Last November, I sported a moustache for the first time ever. I’ll do so again this year. Not because it suits me (it does not), but because it’s a remarkably simple way to start a conversation about a topic that seems altogether neglected: men’s health.
Men are notoriously reticent when it comes to their health, and generally less likely to take steps necessary to reduce their risks. This is literally killing us.
Sprouting a ‘mo to get people talking is the ingeniously simple idea of Movember, the largest global men’s health charity, with active campaigns in 21 countries around the world, and now proudly a client in the UK, Germany and Switzerland (a distinction we share with a small number of other agencies in various markets).
Their goal is to have men around the world grow moustaches during Movember, the month formerly known as November, to spark conversations that raise awareness and funds for men’s health, specifically prostate cancer, testicular cancer and men’s mental health. Since 2003, they have raised £345m (half a billion US dollars) and funded over 800 programs.
This year I’ll again ask for support from you, my friends, to keep me focused on my own follicular efforts, and encourage others to try on their own Clarke Gables and Burt Reynolds. For Millennials, try on a Ron Burgundy or Nick Offerman.
But I’m also going a step further, and asking all creative people around the world to help us spread the word with their own displays of brilliance, humour and ingenuity.
Here’s the dare:
The Movember people are looking to see what wonders you can work on an open brief that invites you to exercise free rein and change the conversation around men’s health.
What are they looking for? A short video or any other creative execution that brings to life the power of the moustache – to start new conversations and get men to think differently about their health.
When? Anytime before November 5 is brilliant to encourage people to sign-up and take part. Anything from that point on until about December 9 can then help people to raise funds or donate personally.
Who? Their main audience is urban men, bright, social, creative, and generally engaged in the world and in culture. When they sign up and grow a mo’, they’re called Mo Bros.
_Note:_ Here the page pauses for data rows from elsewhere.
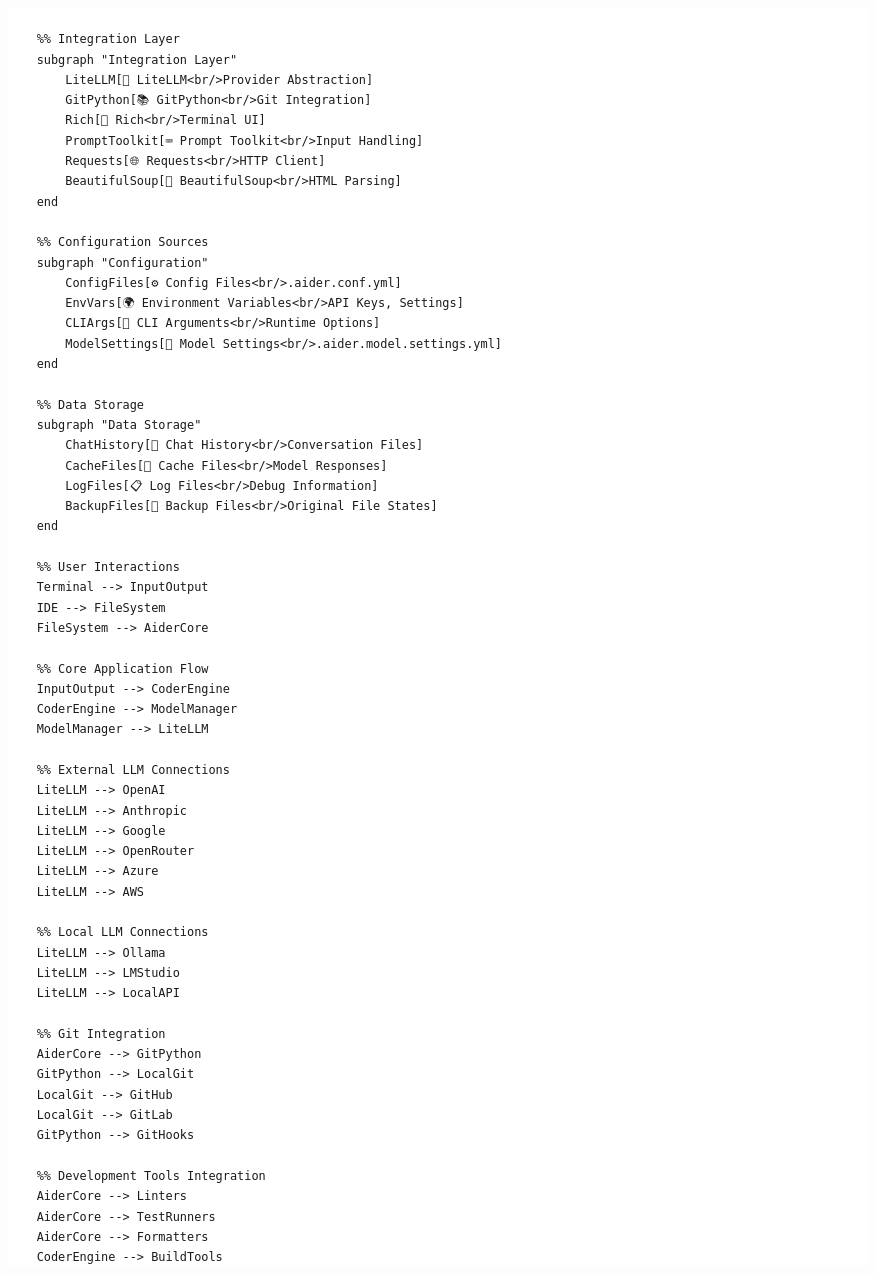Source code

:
 ```mermaid

    %% Integration Layer
    subgraph "Integration Layer"
        LiteLLM[🔌 LiteLLM<br/>Provider Abstraction]
        GitPython[📚 GitPython<br/>Git Integration]
        Rich[🎨 Rich<br/>Terminal UI]
        PromptToolkit[⌨️ Prompt Toolkit<br/>Input Handling]
        Requests[🌐 Requests<br/>HTTP Client]
        BeautifulSoup[🍲 BeautifulSoup<br/>HTML Parsing]
    end

    %% Configuration Sources
    subgraph "Configuration"
        ConfigFiles[⚙️ Config Files<br/>.aider.conf.yml]
        EnvVars[🌍 Environment Variables<br/>API Keys, Settings]
        CLIArgs[📝 CLI Arguments<br/>Runtime Options]
        ModelSettings[🤖 Model Settings<br/>.aider.model.settings.yml]
    end

    %% Data Storage
    subgraph "Data Storage"
        ChatHistory[💬 Chat History<br/>Conversation Files]
        CacheFiles[💾 Cache Files<br/>Model Responses]
        LogFiles[📋 Log Files<br/>Debug Information]
        BackupFiles[💾 Backup Files<br/>Original File States]
    end

    %% User Interactions
    Terminal --> InputOutput
    IDE --> FileSystem
    FileSystem --> AiderCore

    %% Core Application Flow
    InputOutput --> CoderEngine
    CoderEngine --> ModelManager
    ModelManager --> LiteLLM

    %% External LLM Connections
    LiteLLM --> OpenAI
    LiteLLM --> Anthropic
    LiteLLM --> Google
    LiteLLM --> OpenRouter
    LiteLLM --> Azure
    LiteLLM --> AWS

    %% Local LLM Connections
    LiteLLM --> Ollama
    LiteLLM --> LMStudio
    LiteLLM --> LocalAPI

    %% Git Integration
    AiderCore --> GitPython
    GitPython --> LocalGit
    LocalGit --> GitHub
    LocalGit --> GitLab
    GitPython --> GitHooks

    %% Development Tools Integration
    AiderCore --> Linters
    AiderCore --> TestRunners
    AiderCore --> Formatters
    CoderEngine --> BuildTools

```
Why? Glory. Having fun and doing good in the process. Changing the face of men’s health. And the chance to win the magnificent prize of a Marshall amp for the submission judged to have sparked the most conversations.
And what about women? Every woman has a man in their life – a brother, father, cousin, spouse, colleague etc., and those who support a moustache grower are called Mo Sistas. They can also sign up and organize events, make donations and celebrate the transformative power of the moustache.
Some starting thoughts:
Beards: glorious free expressions of facial hair. Respect. But a ‘mo cannot thrive in the undergrowth. So men are asked to sacrifice beards for the greater good, for one month.
A nod, wink or smile of encouragement goes a long way. Similarly, any feminine reluctance to embrace a furry top lip tickler can be a dampener to a man’s follicles. How can you persuade any initially unaccepting women that the hairy ribbon for men’s health. Is not only a badge of honor, but the sign of a great man with a noble mission?
Odd conversations and men’s health:
Stoicism and an unwillingness to face up to vulnerability is (literally) killing men early – in fact men die about five years earlier than women in many developed economies.
Creative Guidelines and Mandatory Inclusions:
No fake moustaches (unless on women and children, and these must be done with taste) and www.movember.com must be included.
Is there a catch?
No. But every team or agency that enters must have a registered fund-raising team to qualify for the prize.
And the Movember brand?
Creative, fun and positive.
And the values?
Fun, accountable, caring, humble, innovative, and committed to remarkable experiences as change agents.